Unusual post from The Conversation – see https://phys.org/news/2022-09-highlights-primordial-human-ritual.html … which concerns people getting together in Nevada to dress up in colourful costumes, ride carnival like vehicles, and parade with spectacular light displays and interactive art displays. What is going on? We might also ask what are carnivals and parades, in general, around the world, all about. Is it a primordial ritual as the author at The Conversation claims? It sounds almost Veikovskian – connecting with a collective human memory that is largely subsumed but just below the surface. See Velikovsky’s Mankind in Amnesia for details. It may also be more closely similar to the ideas of Irving Wolfe, one time professor at Montreal University. He wrote a long article on the effect fear of catastrophism had on prehistoric societies, pointing at certain oddities in marriage ritual and rites that even society in the modern world still preserves. These are related to a primordial collective memory of terrible things that occurred within the historical past.

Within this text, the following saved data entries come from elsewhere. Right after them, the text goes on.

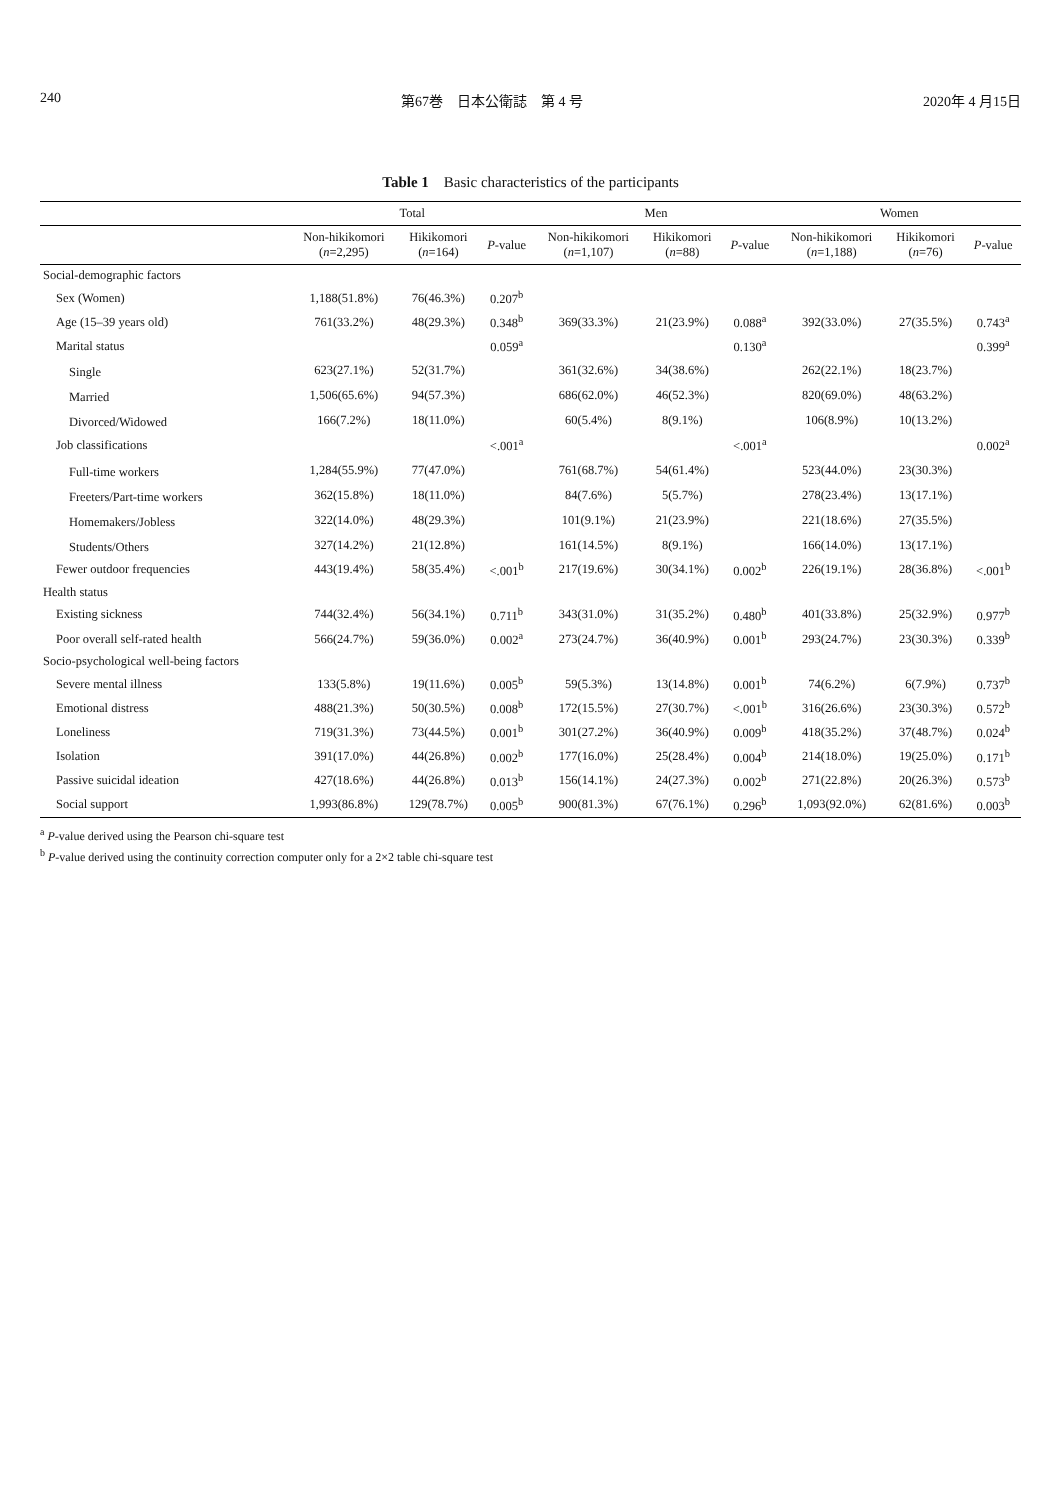240 第67巻　日本公衛誌　第 4 号 2020年 4 月15日
Table 1　Basic characteristics of the participants
| | Total | | | Men | | | Women | | |
| --- | --- | --- | --- | --- | --- | --- | --- | --- | --- |
| | Non-hikikomori ( n =2,295) | Hikikomori ( n =164) | P -value | Non-hikikomori ( n =1,107) | Hikikomori ( n =88) | P -value | Non-hikikomori ( n =1,188) | Hikikomori ( n =76) | P -value |
| Social-demographic factors | | | | | | | | | |
| Sex (Women) | 1,188(51.8%) | 76(46.3%) | 0.207<sup>b</sup> | | | | | | |
| Age (15–39 years old) | 761(33.2%) | 48(29.3%) | 0.348<sup>b</sup> | 369(33.3%) | 21(23.9%) | 0.088<sup>a</sup> | 392(33.0%) | 27(35.5%) | 0.743<sup>a</sup> |
| Marital status | | | 0.059<sup>a</sup> | | | 0.130<sup>a</sup> | | | 0.399<sup>a</sup> |
| Single | 623(27.1%) | 52(31.7%) | | 361(32.6%) | 34(38.6%) | | 262(22.1%) | 18(23.7%) | |
| Married | 1,506(65.6%) | 94(57.3%) | | 686(62.0%) | 46(52.3%) | | 820(69.0%) | 48(63.2%) | |
| Divorced/Widowed | 166(7.2%) | 18(11.0%) | | 60(5.4%) | 8(9.1%) | | 106(8.9%) | 10(13.2%) | |
| Job classifications | | | <.001<sup>a</sup> | | | <.001<sup>a</sup> | | | 0.002<sup>a</sup> |
| Full-time workers | 1,284(55.9%) | 77(47.0%) | | 761(68.7%) | 54(61.4%) | | 523(44.0%) | 23(30.3%) | |
| Freeters/Part-time workers | 362(15.8%) | 18(11.0%) | | 84(7.6%) | 5(5.7%) | | 278(23.4%) | 13(17.1%) | |
| Homemakers/Jobless | 322(14.0%) | 48(29.3%) | | 101(9.1%) | 21(23.9%) | | 221(18.6%) | 27(35.5%) | |
| Students/Others | 327(14.2%) | 21(12.8%) | | 161(14.5%) | 8(9.1%) | | 166(14.0%) | 13(17.1%) | |
| Fewer outdoor frequencies | 443(19.4%) | 58(35.4%) | <.001<sup>b</sup> | 217(19.6%) | 30(34.1%) | 0.002<sup>b</sup> | 226(19.1%) | 28(36.8%) | <.001<sup>b</sup> |
| Health status | | | | | | | | | |
| Existing sickness | 744(32.4%) | 56(34.1%) | 0.711<sup>b</sup> | 343(31.0%) | 31(35.2%) | 0.480<sup>b</sup> | 401(33.8%) | 25(32.9%) | 0.977<sup>b</sup> |
| Poor overall self-rated health | 566(24.7%) | 59(36.0%) | 0.002<sup>a</sup> | 273(24.7%) | 36(40.9%) | 0.001<sup>b</sup> | 293(24.7%) | 23(30.3%) | 0.339<sup>b</sup> |
| Socio-psychological well-being factors | | | | | | | | | |
| Severe mental illness | 133(5.8%) | 19(11.6%) | 0.005<sup>b</sup> | 59(5.3%) | 13(14.8%) | 0.001<sup>b</sup> | 74(6.2%) | 6(7.9%) | 0.737<sup>b</sup> |
| Emotional distress | 488(21.3%) | 50(30.5%) | 0.008<sup>b</sup> | 172(15.5%) | 27(30.7%) | <.001<sup>b</sup> | 316(26.6%) | 23(30.3%) | 0.572<sup>b</sup> |
| Loneliness | 719(31.3%) | 73(44.5%) | 0.001<sup>b</sup> | 301(27.2%) | 36(40.9%) | 0.009<sup>b</sup> | 418(35.2%) | 37(48.7%) | 0.024<sup>b</sup> |
| Isolation | 391(17.0%) | 44(26.8%) | 0.002<sup>b</sup> | 177(16.0%) | 25(28.4%) | 0.004<sup>b</sup> | 214(18.0%) | 19(25.0%) | 0.171<sup>b</sup> |
| Passive suicidal ideation | 427(18.6%) | 44(26.8%) | 0.013<sup>b</sup> | 156(14.1%) | 24(27.3%) | 0.002<sup>b</sup> | 271(22.8%) | 20(26.3%) | 0.573<sup>b</sup> |
| Social support | 1,993(86.8%) | 129(78.7%) | 0.005<sup>b</sup> | 900(81.3%) | 67(76.1%) | 0.296<sup>b</sup> | 1,093(92.0%) | 62(81.6%) | 0.003<sup>b</sup> |
<sup>a</sup> P-value derived using the Pearson chi-square test
<sup>b</sup> P-value derived using the continuity correction computer only for a 2×2 table chi-square test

In The Conversation piece, we learn the participants call themselves Burners, and they report strong feelings of connection with each other during the festivities. These people, we should note, he says, identify as non-religious yet they participate in what are deeply spiritual experiences, in their view. However, the ritual appears to resemble some religious activities, not exactly laid out in the PhysOrg report. Funnily enough, the origin of the annual event seems to be in hippy like gatherings. These people reject religiosity yet appear to have created a substitute. It began in San Francisco back in 1986, so it doesn’t have much of a pedigree. The link to burning an effigy appears to be somewhat akin to Caesar’s report of ancient Briton burning a wooden wicker construct in the shape of a human, or giant. The modern version also involves an effigy in human likeness that is ritually burnt at the end of the festival.

It seems the originator of the event had an avid interest in anthropology, and The Conversation author is an anthropologist, hence the macabre interest. Of course, catastrophism doesn’t figure in his analysis but those schooled in Velikovsky may note a parallel. Fire ritual was common in ancient pagan religions, and may have an origin in comet airburst events. The inclusion of flashing lights and the idea of setting alight an effigy, may be a re-enactment of primordial events in the sky, in which landscape fires and intense heat with an origin in blast played a role. One such event, the destruction of Sodom and Gomorrah, has actually been preserved in holy writ.